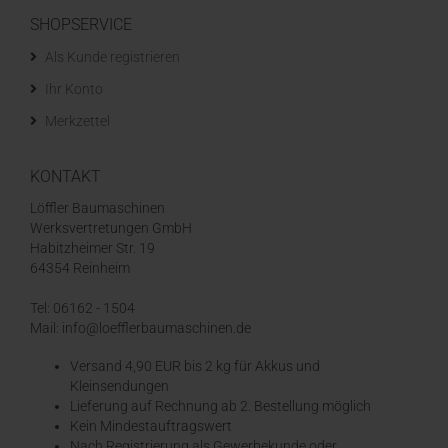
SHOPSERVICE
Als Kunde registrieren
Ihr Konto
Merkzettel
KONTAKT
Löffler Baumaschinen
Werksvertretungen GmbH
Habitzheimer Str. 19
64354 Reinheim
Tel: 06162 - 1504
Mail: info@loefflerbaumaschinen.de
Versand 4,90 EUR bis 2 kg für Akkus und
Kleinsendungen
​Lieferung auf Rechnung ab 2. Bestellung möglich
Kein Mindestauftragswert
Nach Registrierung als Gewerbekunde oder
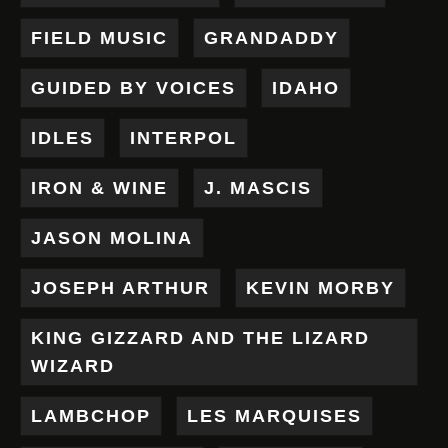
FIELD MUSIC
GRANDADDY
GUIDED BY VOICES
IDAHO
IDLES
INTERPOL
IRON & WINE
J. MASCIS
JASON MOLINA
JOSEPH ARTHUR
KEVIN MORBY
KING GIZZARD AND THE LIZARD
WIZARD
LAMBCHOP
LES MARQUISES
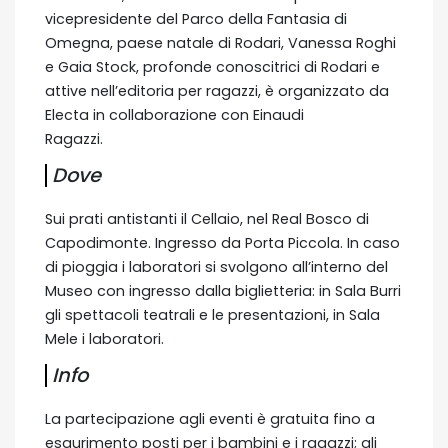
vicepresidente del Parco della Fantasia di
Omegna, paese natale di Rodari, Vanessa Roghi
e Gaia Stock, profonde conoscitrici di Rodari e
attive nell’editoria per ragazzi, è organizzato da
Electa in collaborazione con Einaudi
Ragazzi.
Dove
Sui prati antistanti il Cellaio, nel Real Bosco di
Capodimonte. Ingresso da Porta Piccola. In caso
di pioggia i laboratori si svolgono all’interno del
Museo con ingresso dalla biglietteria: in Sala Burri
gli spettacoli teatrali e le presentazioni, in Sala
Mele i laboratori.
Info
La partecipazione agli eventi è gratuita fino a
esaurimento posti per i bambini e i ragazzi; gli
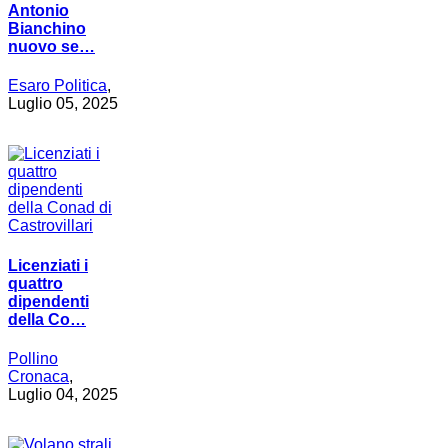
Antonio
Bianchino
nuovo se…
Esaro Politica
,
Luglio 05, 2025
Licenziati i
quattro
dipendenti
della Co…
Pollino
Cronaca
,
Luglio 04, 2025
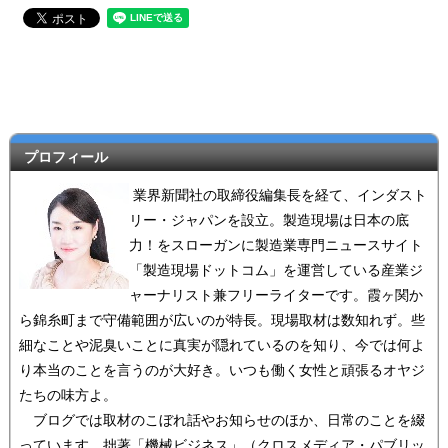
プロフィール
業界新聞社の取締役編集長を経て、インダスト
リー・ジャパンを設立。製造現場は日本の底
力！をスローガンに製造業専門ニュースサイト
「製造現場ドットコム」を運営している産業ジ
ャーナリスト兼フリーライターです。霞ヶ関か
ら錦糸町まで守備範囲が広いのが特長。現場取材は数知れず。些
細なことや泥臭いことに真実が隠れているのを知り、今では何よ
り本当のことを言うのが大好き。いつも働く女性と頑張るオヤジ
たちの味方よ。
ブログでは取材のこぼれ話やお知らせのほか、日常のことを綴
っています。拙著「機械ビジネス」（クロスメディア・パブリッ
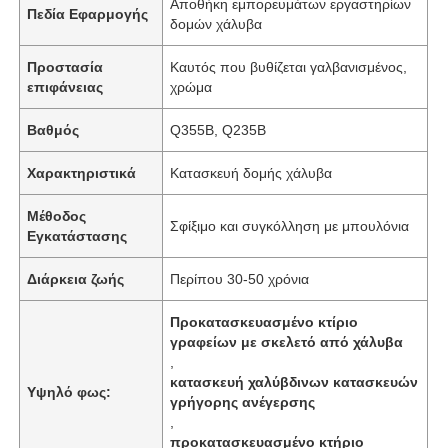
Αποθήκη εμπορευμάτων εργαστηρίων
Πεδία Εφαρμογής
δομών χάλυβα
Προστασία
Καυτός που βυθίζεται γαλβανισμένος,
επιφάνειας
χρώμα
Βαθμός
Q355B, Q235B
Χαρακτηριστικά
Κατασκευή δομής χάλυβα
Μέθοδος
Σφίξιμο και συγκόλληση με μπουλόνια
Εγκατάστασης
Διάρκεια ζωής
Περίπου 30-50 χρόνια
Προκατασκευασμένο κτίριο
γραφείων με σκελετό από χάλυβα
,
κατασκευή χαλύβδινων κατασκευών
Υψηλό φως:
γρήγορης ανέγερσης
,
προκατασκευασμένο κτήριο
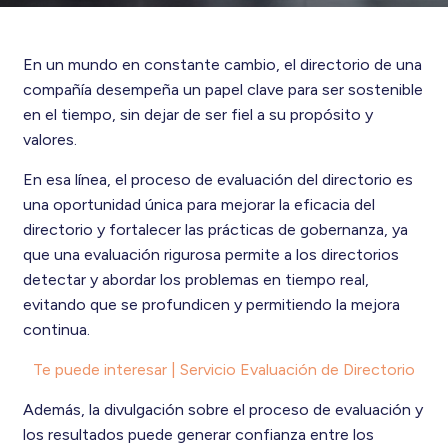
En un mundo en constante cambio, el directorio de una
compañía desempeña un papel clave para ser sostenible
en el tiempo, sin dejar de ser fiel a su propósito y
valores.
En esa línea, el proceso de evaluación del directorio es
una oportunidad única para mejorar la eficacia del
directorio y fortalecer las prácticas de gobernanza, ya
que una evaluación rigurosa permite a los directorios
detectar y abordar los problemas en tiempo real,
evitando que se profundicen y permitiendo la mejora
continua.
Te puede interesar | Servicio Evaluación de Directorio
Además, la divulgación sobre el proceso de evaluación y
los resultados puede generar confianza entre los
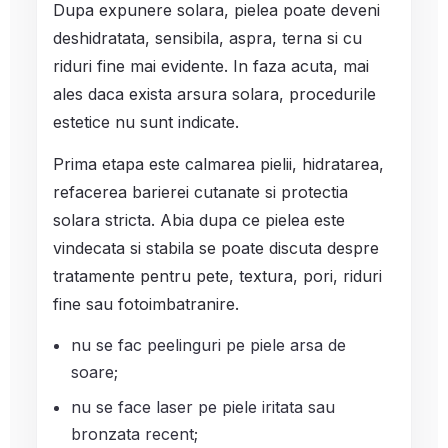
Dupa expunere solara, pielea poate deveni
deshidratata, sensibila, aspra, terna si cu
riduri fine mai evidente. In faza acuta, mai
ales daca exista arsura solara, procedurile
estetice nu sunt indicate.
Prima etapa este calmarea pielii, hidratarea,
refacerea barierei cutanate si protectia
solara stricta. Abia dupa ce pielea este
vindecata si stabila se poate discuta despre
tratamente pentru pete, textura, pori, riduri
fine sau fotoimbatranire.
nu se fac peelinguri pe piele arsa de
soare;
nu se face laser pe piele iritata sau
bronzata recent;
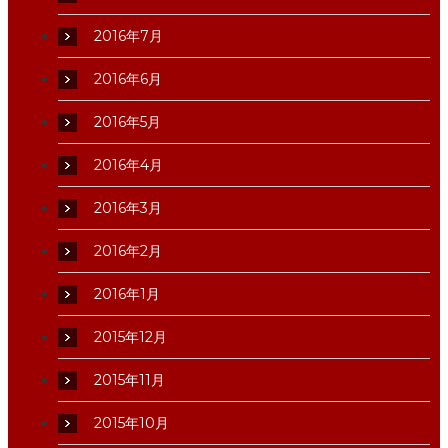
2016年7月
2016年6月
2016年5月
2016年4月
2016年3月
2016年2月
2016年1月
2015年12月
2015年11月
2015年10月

---

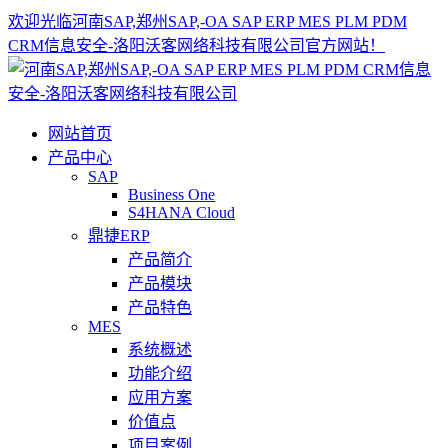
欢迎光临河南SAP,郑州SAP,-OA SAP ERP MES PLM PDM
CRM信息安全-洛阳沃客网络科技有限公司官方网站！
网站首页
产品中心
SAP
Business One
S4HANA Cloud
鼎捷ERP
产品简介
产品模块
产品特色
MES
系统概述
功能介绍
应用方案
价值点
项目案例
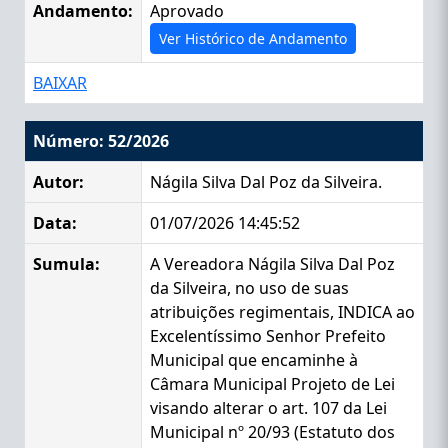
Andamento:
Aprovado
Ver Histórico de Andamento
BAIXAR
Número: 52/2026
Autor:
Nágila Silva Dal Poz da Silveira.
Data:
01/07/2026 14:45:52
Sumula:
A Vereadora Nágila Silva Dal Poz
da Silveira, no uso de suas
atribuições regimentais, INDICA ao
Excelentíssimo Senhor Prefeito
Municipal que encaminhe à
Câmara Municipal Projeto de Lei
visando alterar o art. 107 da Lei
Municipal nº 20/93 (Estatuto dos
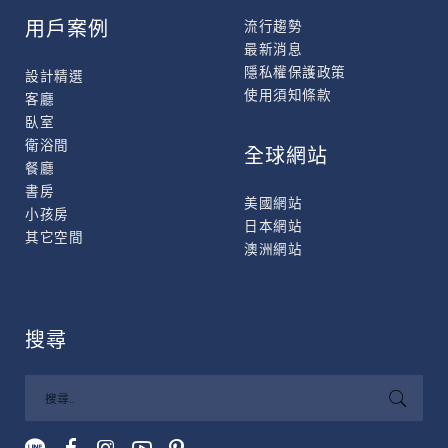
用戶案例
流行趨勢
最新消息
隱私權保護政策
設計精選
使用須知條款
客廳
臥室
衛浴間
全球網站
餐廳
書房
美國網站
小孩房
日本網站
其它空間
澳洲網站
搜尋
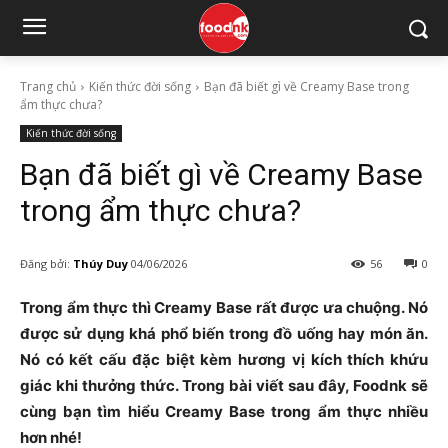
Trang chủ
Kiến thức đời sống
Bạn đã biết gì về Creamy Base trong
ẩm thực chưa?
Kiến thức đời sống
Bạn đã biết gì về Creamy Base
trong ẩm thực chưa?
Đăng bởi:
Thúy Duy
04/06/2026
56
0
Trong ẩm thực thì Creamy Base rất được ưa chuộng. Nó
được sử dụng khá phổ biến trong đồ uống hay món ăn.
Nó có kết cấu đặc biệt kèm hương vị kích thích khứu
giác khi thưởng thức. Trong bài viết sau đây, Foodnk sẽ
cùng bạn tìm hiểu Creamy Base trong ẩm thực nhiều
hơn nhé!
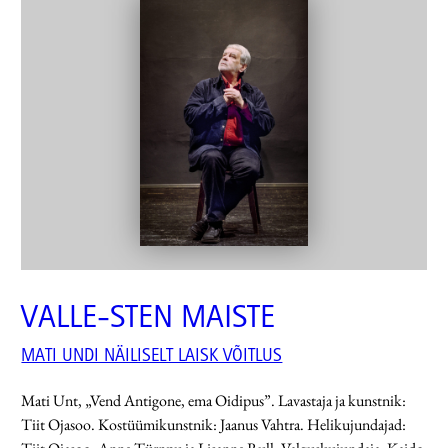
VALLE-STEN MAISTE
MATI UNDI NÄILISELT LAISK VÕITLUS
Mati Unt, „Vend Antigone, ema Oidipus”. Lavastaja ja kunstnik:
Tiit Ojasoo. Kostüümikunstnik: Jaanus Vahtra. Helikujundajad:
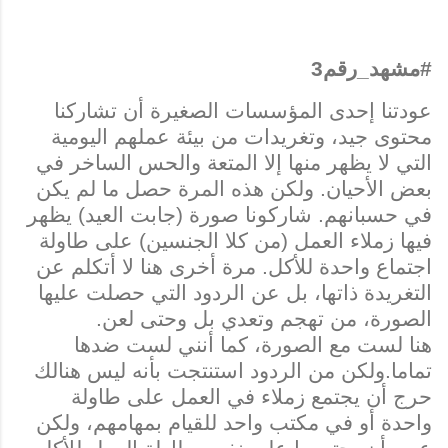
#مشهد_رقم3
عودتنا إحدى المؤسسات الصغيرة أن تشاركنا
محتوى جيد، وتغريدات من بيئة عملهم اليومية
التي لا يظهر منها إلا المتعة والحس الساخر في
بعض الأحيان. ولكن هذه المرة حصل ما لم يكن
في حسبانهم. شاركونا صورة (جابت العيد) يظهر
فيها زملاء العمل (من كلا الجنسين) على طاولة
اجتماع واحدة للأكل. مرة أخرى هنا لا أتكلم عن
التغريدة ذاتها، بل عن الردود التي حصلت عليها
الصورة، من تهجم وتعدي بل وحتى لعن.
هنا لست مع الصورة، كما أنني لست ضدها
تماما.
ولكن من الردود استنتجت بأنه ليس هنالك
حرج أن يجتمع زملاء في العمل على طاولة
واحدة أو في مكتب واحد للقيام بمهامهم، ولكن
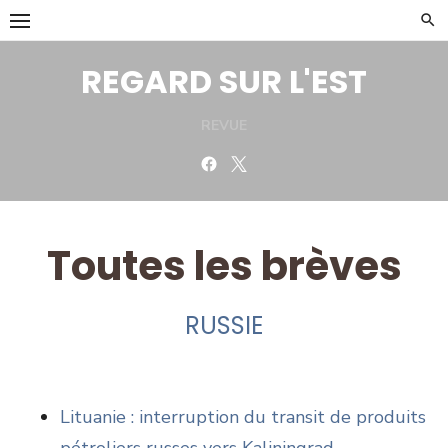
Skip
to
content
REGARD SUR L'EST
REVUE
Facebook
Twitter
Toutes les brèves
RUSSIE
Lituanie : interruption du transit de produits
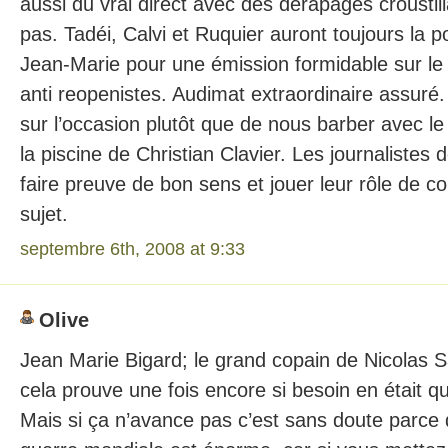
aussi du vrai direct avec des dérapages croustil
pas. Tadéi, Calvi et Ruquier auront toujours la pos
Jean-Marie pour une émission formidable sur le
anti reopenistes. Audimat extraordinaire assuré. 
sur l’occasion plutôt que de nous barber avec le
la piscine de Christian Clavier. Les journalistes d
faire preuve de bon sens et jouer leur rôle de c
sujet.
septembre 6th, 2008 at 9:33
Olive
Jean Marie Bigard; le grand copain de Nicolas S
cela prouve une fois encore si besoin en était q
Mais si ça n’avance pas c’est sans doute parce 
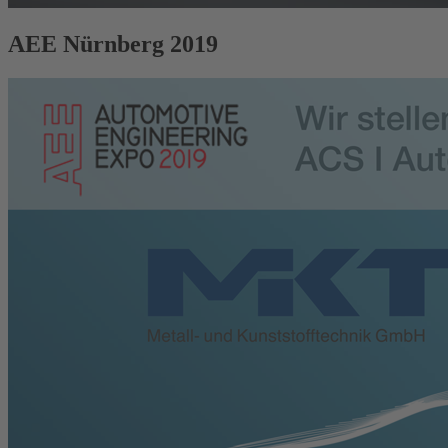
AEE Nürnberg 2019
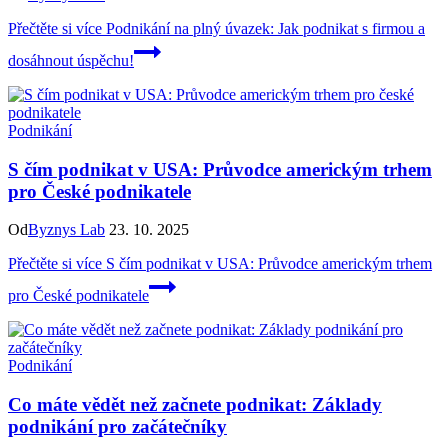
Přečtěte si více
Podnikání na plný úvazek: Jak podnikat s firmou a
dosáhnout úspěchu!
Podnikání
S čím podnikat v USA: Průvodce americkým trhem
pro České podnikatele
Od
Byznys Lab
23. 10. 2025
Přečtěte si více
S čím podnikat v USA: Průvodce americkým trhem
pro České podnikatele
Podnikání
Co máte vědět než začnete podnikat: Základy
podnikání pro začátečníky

(WHAT TO WORK ON)
Throughout the listing above, count the lines where the word "para" appears, then reply with that count and no other words.

(FINISHED TASK)
2